ReplyDeleteI'd be curious to know which of them were doing the gouging and to what degree throughout this romp in the park.
You could have sold parachutes for a million each on 9/11 to the folks at the top of the WTC in much the same way. Jes' bidness, as they say down there.
Penny wise pound foolish...
ReplyDeleteAll predictable as they have summer shortages (high prices from Griddy)
and every decade or so snow/ice/cold induced failures.
We have those wholesale providers around here and their come on is
your bill has errors (they want to see it so they can slam you to
theirs. Its a scam and bad planning. Last time they appeared on the
property they were told "Leave now or be escorted off!" in the most
forceful voice I could muster. Criminals.
For those that "saved" depending and, all maybe they did on average,
likely they did not but don't even realize it. Generally they were
scammed by their own state.
The other part the fragile infrastructure resulted in a lot of the
havoc.
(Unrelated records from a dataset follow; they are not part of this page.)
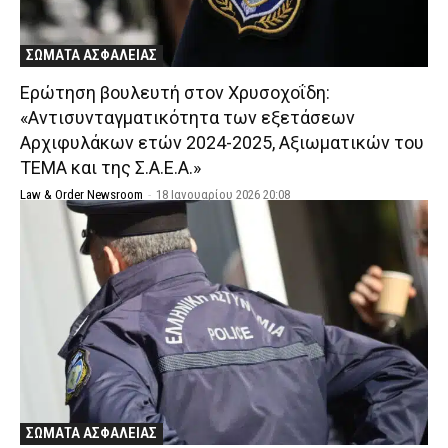
ΣΩΜΑΤΑ ΑΣΦΑΛΕΙΑΣ
Ερώτηση βουλευτή στον Χρυσοχοΐδη:
«Αντισυνταγματικότητα των εξετάσεων
Αρχιφυλάκων ετών 2024-2025, Αξιωματικών του
ΤΕΜΑ και της Σ.Α.Ε.Α.»
Law & Order Newsroom
-
18 Ιανουαρίου 2026 20:08
ΣΩΜΑΤΑ ΑΣΦΑΛΕΙΑΣ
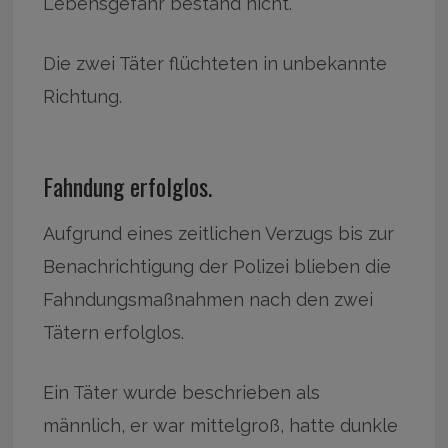
Lebensgefahr bestand nicht.
Die zwei Täter flüchteten in unbekannte
Richtung.
Fahndung erfolglos.
Aufgrund eines zeitlichen Verzugs bis zur
Benachrichtigung der Polizei blieben die
Fahndungsmaßnahmen nach den zwei
Tätern erfolglos.
Ein Täter wurde beschrieben als
männlich, er war mittelgroß, hatte dunkle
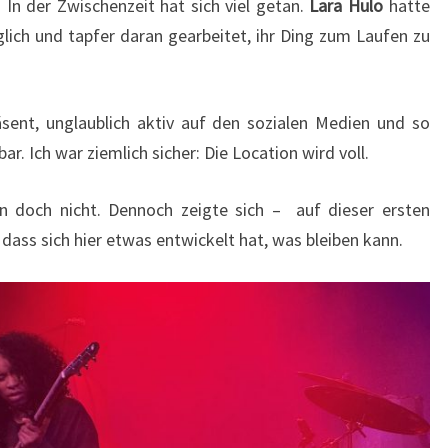
In der Zwischenzeit hat sich viel getan.
Lara Hulo
hatte
lich und tapfer daran gearbeitet, ihr Ding zum Laufen zu
sent, unglaublich aktiv auf den sozialen Medien und so
tbar. Ich war ziemlich sicher: Die Location wird voll.
nn doch nicht. Dennoch zeigte sich – auf dieser ersten
 dass sich hier etwas entwickelt hat, was bleiben kann.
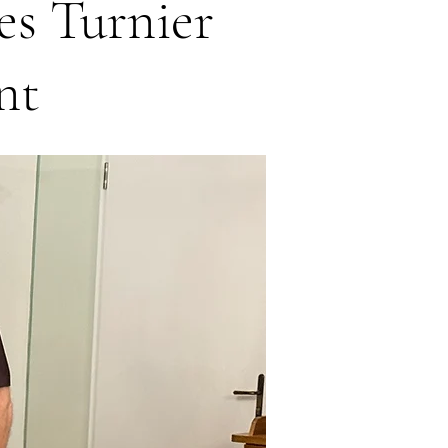
es Turnier
nt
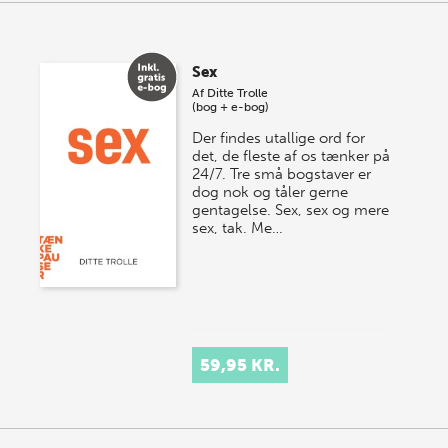
Sex
Af
Ditte Trolle
(bog + e-bog)
Der findes utallige ord for
det, de fleste af os tænker på
24/7. Tre små bogstaver er
dog nok og tåler gerne
gentagelse. Sex, sex og mere
sex, tak. Me…
59,95 KR.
Example Natural gas as water, get it cold enough and the
water ices up and the pipes get constricted and the volume
transported goes down instant shortage. Everyone down stream
impacted. Generators go off line due to fuel shortage.
Wires ice up and fall down, Switches fail, generators go
off line as there is no load and they cannot run without
a load to keep them from running away (failure).
(same for wind!). Upsets in distribution level always
ripple back to the Generation sources then shut down
regardless of type.
Loose electric and pumps stop and in the cold that may include
freeze damage. That stops water and sewage transport/treatment.
If someone is smart if the water stops and heat stops they turn
water off at service entrance or the home/business or busted
pipes (never cheap).
Natural gas lines and their systems need power and safety
systems that severe cold did shut down. People end up without
power or heat and ability to cook.
What we see is a infrastructure fail. Its not epic as it
happens there every 20 years of so and has happen enough
times in the last several decades years to realize that.
They unfortunately by separating themselves from the rest
of the US deserves being told not a problem for the rest
of us. We formed larger grids and adopted rules, procedures,
and contingency plans to avoid exactly that.
Whats interesting is for the cost of a cheap genset
you can use a disconnect to use your on generator power
cheaper (allowing that gasoline is not cheap) than
Griddy and not pay their kneecap busting prices..
As some say your lack of planning does not constitute an
emergency on my part. Least at the level of rest of the
USA to Texas. Still a lot of small people suffered so
a few can be rich.
Eck!
Amusing notes...
ReplyDelete1) Griddy told customers to change away from them on the Saturday night because they saw the huge charges coming.
2) Some customers weren't able to, despite trying.
3) On the $7,000 bill, Griddy made less than $7.